Records to process –
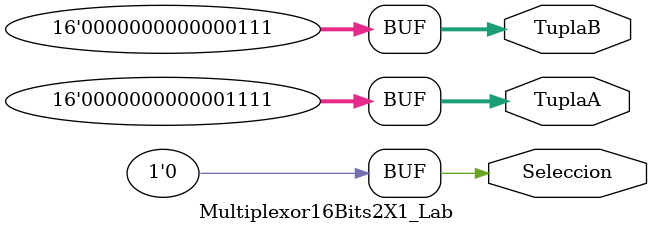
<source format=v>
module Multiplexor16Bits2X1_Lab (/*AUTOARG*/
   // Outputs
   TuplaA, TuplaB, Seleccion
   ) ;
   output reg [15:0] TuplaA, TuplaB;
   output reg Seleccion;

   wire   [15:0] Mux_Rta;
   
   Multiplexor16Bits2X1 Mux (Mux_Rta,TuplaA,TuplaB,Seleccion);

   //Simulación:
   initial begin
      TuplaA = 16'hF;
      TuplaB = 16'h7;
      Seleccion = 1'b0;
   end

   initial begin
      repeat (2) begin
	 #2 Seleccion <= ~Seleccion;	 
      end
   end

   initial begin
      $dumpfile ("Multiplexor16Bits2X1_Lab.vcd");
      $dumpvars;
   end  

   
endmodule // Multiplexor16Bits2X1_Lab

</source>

What to produce –
Using the listing above, return exactly, and only, the lines from the one that contains "module Multiplexor16Bits2X1_Lab (/*AUTOARG*/" through its last line, both included.

Written answer –
module Multiplexor16Bits2X1_Lab (/*AUTOARG*/
   // Outputs
   TuplaA, TuplaB, Seleccion
   ) ;
   output reg [15:0] TuplaA, TuplaB;
   output reg Seleccion;

   wire   [15:0] Mux_Rta;
   
   Multiplexor16Bits2X1 Mux (Mux_Rta,TuplaA,TuplaB,Seleccion);

   //Simulación:
   initial begin
      TuplaA = 16'hF;
      TuplaB = 16'h7;
      Seleccion = 1'b0;
   end

   initial begin
      repeat (2) begin
	 #2 Seleccion <= ~Seleccion;	 
      end
   end

   initial begin
      $dumpfile ("Multiplexor16Bits2X1_Lab.vcd");
      $dumpvars;
   end  

   
endmodule // Multiplexor16Bits2X1_Lab

</source>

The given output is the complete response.